ASSIGNED TASK A: Summarize the passage on Venus's temperature in two sentences.
ASSIGNED TASK B: Write the next part of the passage on Venus's temperature, beginning after its last sentence.

QUOTED PASSAGE:

* * * *

A1. The poster boy (or girl?) for this is the planet Venus.
A few agreed facts:
- if you look at it through a visible-light-telescope, you can see that the surface is white (clouds made of H2SO4*, although we don't know that yet), with an albedo 0.75. If you are Isaac Newton, you can also work out its distance from the Sun, its size and its mass (and hence acceleration due to gravity).
- the 'effective temperature' can then be calculated as ~ 230 K (this calculation is really tricky, but let's accept the result as correct).
- with infra-red-telescopes and actual space probes, we have since measured the actual temperature at the hard surface at 735 K, and know that the atmosphere is 95% CO2. There are about one thousand tonnes of CO2 per m2 surface (as opposed to about 6 kg per m2 on Earth).
- therefore, the Greenhouse Effect on Venus ≈ 500 K (on Earth, the same calculation suggests ~ 33 K).
So far so good, no problems there. You know the 'effective temperature'; how high the visible clouds are (50 km - 80 km. let's take the mid-point to be the 'effective surface' = 65 km); what the main gas in the thick atmosphere is and its specific heat capacity etc. You can then work out likely lapse rate (8.87 m/s2 ÷ 1,126 J/K/kg** = 7.8 K/km) and estimate the likely surface temperature by simply adding lapse rate x altitude (~ 7.8 K/km x ~ 65 km ≈ 500 K) to temperature of 'effective surface' (~ 230 K) ≈ 730 K. Bingo!
But the Consensus skips the basic physics, logic and maths and jumps to "It was the one thousand tonnes of CO2 wot dunnit!"
Q2. Why is this a Diagonal Comparison?
A2. Because they are not comparing like-with-like. They calculate the 'effective temperature' of the clouds and then compare it with the temperature of the hard surface. Of course the hard surface is a lot hotter - because it's much lower down than the clouds (which form the basis of our calculation of 'effective temperature') and there's a lapse rate (temperatures go up as you descend from the clouds). You might as well calculate how high our ball bearing will bounce if you drop it from 10 metres; then drop it from 5 metres anyway and be surprised that the observation does not match the prediction.
What if it turned out that Venus is actually a pale grey planet with only a thin layer of white clouds? Our calculation of the 'effective temperature' (based on what you see through a visible-light-telescope) is the same, but this doesn't need much adjustment for lapse rate x altitude to estimate the temperature at the hard surface.
Hey presto, Greenhouse Effect nearly vanished - like on Mars. Mars serves as a good counter-example. It has hardly any clouds, so the 'effective surface' for which 'effective temperature' (based on low albedo of soil = 0.25 i.e. dark red-grey) is calculated is pretty much at the hard surface. That is why there little apparent discrepancy between 'effective temperature' and hard surface temperature and using the Consensus approach, the Greenhouse Effect is only 6 K. The approach is deeply flawed anyway - see A4. below.

* * * *

INFORMATION SHOWN:
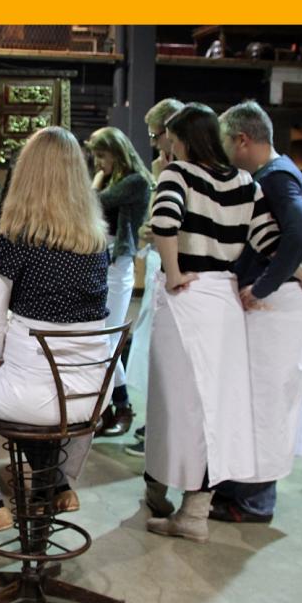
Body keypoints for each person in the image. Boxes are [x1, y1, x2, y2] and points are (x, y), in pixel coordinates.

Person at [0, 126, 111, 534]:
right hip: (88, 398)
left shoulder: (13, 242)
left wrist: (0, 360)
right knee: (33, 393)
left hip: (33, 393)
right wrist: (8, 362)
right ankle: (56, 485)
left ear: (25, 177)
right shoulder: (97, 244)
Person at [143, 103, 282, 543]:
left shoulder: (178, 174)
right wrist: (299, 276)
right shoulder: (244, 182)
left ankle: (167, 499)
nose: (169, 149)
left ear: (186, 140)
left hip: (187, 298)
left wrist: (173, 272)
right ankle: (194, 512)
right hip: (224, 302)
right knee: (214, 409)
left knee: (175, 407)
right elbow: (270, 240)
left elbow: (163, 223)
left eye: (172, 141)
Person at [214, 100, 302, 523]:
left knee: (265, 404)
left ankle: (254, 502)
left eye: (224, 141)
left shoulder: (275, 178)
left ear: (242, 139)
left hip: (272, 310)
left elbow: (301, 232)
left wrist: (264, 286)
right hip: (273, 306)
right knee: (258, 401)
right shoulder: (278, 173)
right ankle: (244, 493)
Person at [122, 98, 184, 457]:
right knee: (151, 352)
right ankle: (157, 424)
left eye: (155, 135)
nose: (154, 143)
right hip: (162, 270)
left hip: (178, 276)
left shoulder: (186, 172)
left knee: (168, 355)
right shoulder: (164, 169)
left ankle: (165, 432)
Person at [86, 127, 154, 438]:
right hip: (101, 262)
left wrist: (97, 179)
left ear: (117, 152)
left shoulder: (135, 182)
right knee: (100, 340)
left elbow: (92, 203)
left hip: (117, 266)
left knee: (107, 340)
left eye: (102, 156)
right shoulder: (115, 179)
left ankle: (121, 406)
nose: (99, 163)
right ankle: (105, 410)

* * * *

RESPONSE BOX A: The passage says Venus's roughly 500 K greenhouse effect is found by comparing the ~230 K effective temperature of its high white clouds with the 735 K temperature of its much lower hard surface, a gap that a lapse rate of about 7.8 K/km over roughly 65 km of altitude nearly accounts for. It calls this a diagonal comparison because it does not compare like with like, and it cites Mars as a counter-example: with hardly any clouds, its effective surface is close to the hard surface, and the same approach gives a greenhouse effect of only 6 K.

RESPONSE BOX B:
Q3. "Hah!" shouts the Consensus, "So you admit that if there were less CO2, the [hard] surface temperature would be lower? So we are correct - less CO2 => lower temperatures; more CO2 => higher temperatures. So CO2 must be a Greenhouse Gas!!"
A3. Sure, if we just remove a lot of the CO2, the temperature at the hard surface would be lower. The thicker the atmosphere, the greater the Greenhouse Effect and vice versa. But if we replaced the CO2 with the same amount of N2 or O2, the temperature of the hard surface would go up a bit (I think), because the specific heat capacity of those gases is lower than for CO2 so the lapse rate would be higher.
Also, saying "So you admit..." is pure polemic and of no relevance to a scientific discussion. And, if you want cheap shots, there is twenty-five times as much CO2 per m2 on Mars than there is on Earth but officially barely any Greenhouse Effect.
Q4. Isn't it a lazy and logically flawed short-cut to compare 'effective temperature' with hard surface temperature in order to estimate magnitude of the Greenhouse Effect anyway?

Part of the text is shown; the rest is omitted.